**** Available data

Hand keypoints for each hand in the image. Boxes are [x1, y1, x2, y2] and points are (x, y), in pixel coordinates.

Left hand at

********
**** Available data

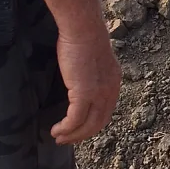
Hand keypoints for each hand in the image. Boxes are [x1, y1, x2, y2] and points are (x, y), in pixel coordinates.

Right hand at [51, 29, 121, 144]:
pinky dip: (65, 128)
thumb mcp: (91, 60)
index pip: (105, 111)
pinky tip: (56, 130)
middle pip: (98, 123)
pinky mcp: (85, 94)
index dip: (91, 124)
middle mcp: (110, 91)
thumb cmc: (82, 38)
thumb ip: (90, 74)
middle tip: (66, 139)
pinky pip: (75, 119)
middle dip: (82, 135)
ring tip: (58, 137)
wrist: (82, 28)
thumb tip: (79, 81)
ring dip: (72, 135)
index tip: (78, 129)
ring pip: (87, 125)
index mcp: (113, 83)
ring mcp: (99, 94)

********

Exercise:
Every line containing the string "index" in the entries should be counted; give the resulting number and nothing else.

Result below:
4